だから、少年は父親から殴られたことは一度しかない。





少年は母親によく叱られた。





母親が特に少年を叱るときというのは、終業式の日であった。

少年の通信簿には、5段階評価でいつも3と2しか書いてなかった。
母親はそれを見て、いつも怒った。

少年の昼飯そっちのけで少年に正座をさせ、いつも3時間ほど叱った。
少年は、また兄弟と比べられて怒られているということや、何より母親のヒステリックな怒声が嫌で嫌で、毎回泣いた。
母親が叱るのをやめるのは、父親が午後の休憩で家に引き上げてきた際に母親をなだめたときだと、相場が決まっていた。





小学四年生の三学期の終業式の日。
少年はまたしても2と3しかない通信簿をもらった。





(またあのヒステリックな声を聞かされるのか…)

憂鬱な気持ちで学校から帰る途中、少年はあることを思いついた。




次の学期から新しい学年になる。

だから、三学期の通信簿は学校に返却しなくていい。

ということは――




なんとなんと…

少年は通信簿の「2」と「3」を修正液で消し、その上に「4」と「5」ばかり書いたのである!
なんということだろう、いわゆる「偽造罪」を彼は犯してしまったのだった。
しかし、当の本人にとってはかなりの「妙策」だったのである。




――三学期の通信簿にどんな細工をしようが構わない。

どうせすぐバレるというのに、少年はその通信簿で母親を納得させようと思っていたのだった。

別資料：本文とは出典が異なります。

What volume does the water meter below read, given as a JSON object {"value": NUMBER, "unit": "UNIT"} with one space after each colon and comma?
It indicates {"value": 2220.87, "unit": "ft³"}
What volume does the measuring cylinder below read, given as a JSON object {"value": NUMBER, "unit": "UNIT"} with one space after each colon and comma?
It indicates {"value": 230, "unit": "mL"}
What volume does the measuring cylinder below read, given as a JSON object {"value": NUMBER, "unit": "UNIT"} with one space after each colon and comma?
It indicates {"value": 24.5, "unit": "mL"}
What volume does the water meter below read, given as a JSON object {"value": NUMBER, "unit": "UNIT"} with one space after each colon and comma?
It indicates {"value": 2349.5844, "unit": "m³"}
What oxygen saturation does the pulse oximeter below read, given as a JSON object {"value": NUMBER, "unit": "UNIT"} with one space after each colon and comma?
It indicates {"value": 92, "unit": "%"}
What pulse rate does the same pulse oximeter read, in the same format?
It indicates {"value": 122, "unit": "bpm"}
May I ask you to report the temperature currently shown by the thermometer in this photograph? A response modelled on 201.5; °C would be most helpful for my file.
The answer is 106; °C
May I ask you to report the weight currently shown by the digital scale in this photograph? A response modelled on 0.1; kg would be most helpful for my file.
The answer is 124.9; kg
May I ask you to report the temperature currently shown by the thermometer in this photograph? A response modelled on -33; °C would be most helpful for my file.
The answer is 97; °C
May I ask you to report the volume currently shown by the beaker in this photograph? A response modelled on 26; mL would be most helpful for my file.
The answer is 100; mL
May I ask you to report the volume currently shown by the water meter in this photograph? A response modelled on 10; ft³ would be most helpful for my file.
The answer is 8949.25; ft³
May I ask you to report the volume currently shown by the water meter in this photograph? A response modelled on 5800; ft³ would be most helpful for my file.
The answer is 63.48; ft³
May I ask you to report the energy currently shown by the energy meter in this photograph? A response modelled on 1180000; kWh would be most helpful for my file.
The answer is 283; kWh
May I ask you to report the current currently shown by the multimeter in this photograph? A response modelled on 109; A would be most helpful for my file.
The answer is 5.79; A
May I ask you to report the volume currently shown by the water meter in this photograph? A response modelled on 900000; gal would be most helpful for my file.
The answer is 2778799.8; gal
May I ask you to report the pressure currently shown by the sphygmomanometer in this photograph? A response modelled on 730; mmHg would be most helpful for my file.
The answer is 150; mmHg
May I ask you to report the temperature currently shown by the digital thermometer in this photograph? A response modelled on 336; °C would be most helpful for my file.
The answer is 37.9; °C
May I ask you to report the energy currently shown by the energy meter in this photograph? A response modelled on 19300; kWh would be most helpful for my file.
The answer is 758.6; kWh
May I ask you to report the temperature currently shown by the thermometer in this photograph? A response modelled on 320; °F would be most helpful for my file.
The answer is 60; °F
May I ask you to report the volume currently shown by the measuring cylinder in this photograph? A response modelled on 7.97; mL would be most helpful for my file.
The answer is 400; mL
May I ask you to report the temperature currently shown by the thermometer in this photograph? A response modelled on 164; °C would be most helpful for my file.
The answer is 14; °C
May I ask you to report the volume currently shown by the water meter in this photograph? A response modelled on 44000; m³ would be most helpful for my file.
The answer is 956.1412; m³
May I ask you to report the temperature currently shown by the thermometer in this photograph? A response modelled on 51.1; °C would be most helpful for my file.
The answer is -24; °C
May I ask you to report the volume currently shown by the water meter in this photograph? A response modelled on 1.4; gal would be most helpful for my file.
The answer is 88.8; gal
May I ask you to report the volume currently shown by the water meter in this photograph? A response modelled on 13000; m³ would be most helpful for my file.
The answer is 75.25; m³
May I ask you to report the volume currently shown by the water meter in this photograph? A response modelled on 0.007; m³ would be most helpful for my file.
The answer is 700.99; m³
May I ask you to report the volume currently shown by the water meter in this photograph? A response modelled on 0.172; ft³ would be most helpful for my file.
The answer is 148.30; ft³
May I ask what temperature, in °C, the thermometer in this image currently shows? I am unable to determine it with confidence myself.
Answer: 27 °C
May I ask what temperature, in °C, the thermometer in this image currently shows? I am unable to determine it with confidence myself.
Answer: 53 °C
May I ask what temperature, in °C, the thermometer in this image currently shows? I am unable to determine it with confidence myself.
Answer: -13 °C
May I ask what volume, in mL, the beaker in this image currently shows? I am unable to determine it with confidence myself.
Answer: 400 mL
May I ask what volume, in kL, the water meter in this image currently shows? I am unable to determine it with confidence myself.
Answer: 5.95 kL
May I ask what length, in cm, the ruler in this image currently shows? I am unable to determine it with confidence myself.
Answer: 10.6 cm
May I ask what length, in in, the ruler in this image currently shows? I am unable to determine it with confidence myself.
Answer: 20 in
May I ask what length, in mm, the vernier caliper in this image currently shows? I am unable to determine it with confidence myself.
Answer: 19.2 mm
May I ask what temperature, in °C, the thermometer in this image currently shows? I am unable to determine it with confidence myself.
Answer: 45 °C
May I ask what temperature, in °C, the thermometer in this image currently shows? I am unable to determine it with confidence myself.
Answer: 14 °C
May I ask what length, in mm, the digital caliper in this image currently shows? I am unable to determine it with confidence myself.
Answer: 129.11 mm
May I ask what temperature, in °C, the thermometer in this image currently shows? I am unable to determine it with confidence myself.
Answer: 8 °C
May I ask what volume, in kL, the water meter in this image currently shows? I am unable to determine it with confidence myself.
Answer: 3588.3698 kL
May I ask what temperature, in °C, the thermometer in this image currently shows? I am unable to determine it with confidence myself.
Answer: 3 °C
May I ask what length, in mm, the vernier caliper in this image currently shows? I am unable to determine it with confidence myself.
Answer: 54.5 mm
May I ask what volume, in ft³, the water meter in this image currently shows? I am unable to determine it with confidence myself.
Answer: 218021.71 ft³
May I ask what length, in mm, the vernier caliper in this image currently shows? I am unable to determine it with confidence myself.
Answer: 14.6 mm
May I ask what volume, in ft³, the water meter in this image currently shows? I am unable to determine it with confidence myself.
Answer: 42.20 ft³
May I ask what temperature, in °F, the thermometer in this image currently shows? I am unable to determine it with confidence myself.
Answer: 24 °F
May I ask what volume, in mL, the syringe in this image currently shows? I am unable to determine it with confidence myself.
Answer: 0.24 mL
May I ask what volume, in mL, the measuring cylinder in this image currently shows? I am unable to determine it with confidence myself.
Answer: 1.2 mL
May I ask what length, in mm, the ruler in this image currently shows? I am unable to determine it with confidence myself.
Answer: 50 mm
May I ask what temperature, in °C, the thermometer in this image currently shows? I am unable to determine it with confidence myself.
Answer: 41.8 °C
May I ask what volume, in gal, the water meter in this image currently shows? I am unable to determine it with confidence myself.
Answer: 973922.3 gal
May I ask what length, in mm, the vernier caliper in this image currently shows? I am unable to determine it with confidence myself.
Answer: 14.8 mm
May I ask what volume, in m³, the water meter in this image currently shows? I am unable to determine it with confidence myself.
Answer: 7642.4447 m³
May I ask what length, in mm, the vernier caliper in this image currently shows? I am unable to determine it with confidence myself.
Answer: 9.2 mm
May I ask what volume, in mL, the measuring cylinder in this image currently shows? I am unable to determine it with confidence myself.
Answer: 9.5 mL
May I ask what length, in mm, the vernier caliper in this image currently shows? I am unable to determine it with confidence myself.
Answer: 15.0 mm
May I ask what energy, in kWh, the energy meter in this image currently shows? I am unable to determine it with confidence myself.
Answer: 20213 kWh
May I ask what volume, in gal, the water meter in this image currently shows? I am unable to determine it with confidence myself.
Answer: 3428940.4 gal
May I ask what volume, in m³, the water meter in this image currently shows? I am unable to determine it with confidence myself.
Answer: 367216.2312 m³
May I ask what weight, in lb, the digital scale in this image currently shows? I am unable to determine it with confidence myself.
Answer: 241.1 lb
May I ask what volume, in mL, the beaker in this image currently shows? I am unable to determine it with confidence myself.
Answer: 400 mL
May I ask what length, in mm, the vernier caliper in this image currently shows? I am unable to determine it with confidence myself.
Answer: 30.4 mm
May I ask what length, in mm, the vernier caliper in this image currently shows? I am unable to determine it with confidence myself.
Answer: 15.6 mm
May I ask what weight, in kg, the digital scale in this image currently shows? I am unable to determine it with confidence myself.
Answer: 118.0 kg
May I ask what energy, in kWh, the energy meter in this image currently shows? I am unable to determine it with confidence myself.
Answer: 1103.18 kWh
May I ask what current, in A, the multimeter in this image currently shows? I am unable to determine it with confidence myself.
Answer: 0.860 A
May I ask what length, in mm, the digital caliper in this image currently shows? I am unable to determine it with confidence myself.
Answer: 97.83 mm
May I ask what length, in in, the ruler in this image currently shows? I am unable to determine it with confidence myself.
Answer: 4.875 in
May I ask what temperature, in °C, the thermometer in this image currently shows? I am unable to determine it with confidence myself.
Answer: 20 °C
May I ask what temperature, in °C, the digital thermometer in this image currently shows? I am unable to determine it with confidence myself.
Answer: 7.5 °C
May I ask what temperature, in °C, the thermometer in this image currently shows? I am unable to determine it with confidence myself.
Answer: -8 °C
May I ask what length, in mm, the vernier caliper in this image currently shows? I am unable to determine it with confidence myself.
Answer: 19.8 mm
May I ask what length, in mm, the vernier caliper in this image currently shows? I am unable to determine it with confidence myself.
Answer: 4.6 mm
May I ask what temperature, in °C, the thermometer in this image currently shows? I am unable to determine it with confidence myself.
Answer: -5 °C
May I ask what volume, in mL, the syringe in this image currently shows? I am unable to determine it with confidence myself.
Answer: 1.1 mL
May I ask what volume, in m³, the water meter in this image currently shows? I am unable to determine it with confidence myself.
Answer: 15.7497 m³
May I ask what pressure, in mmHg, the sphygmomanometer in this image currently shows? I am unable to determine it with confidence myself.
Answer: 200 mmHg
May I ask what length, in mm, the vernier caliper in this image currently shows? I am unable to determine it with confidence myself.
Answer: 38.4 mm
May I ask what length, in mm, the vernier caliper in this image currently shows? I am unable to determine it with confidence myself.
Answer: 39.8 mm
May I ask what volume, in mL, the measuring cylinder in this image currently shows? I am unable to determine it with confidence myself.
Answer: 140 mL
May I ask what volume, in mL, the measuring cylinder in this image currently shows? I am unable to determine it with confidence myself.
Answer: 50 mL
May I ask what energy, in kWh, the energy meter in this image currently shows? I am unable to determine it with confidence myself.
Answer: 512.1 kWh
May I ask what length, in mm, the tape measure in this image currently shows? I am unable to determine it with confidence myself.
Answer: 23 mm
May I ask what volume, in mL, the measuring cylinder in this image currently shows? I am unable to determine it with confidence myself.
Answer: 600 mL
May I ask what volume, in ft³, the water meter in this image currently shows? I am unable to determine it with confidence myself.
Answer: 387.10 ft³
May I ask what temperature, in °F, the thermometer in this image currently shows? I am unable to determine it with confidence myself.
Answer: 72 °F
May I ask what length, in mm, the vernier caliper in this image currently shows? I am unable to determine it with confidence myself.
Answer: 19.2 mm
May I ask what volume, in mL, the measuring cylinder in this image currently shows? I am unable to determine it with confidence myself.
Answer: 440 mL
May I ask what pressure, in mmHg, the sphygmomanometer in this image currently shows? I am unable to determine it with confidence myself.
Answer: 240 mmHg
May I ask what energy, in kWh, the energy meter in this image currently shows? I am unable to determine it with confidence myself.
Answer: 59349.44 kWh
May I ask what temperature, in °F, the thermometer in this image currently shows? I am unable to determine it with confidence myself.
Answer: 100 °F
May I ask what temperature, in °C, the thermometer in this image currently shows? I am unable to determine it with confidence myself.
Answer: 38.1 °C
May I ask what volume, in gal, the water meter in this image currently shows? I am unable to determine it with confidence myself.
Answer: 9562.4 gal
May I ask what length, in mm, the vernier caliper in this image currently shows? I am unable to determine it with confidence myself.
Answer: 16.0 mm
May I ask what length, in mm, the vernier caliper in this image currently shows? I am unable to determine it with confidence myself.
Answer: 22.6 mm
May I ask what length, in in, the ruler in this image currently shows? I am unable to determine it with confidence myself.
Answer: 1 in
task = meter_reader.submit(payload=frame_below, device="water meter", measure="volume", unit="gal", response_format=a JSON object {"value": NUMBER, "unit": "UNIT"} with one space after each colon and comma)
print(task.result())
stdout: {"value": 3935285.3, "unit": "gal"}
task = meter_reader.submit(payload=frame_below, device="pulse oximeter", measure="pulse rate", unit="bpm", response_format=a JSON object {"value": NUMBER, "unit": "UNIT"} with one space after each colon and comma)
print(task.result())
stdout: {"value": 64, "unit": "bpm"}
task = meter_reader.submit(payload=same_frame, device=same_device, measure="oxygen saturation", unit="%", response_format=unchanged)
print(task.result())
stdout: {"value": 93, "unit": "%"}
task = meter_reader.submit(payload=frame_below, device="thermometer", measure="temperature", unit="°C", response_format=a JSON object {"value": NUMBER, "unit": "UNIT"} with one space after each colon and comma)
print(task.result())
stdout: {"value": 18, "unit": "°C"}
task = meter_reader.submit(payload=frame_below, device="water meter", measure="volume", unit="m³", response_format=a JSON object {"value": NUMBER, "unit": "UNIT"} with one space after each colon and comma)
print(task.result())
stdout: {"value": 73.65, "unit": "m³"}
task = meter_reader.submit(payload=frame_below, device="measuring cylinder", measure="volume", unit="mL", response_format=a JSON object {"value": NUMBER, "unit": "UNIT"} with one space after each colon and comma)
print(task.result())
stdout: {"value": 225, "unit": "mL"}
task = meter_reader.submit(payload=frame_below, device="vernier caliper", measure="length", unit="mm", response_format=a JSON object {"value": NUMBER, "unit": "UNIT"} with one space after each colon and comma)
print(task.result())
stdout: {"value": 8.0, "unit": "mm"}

その通信簿を受け取った母親は、はたして少年の願望通り、何も言わなかった。

しかし、終業式の日に珍しく昼食を食べることができた少年は、全くホッとできなかった。
冷静に考えれば、まず間違いなくバレるし、それゆえ自分が通信簿を偽造したことも問い詰められるはずだった。

だが、母親は何も言わなかった。



少年は、何も言わず洗濯物をたたんでいる母親の顔をちらりと盗み見た。
母親はどこか悲しそうな顔をしていたように見えた。

少年は、そこで初めて自分が重大な過ちを犯したことに気づいたのだった。















その少年の話はここでおしまい。

なぜかというと、その少年はそれから先、それまでと全く違う人生を歩み始めたからである。
つまり、書いてもさほど面白味のないような人生を。
しかし、本人はある意味それでいいと思っているだろう。

悪さばかりして人よりちょっと目立つより、自分と周囲を納得させながら生きた上で人よりちょっと目立つことのほうが数段難しいし、やりがいがありそうだと気づいたのだと思う。











結局、少年を改心させたのは、皮肉なことに母親の沈黙だった。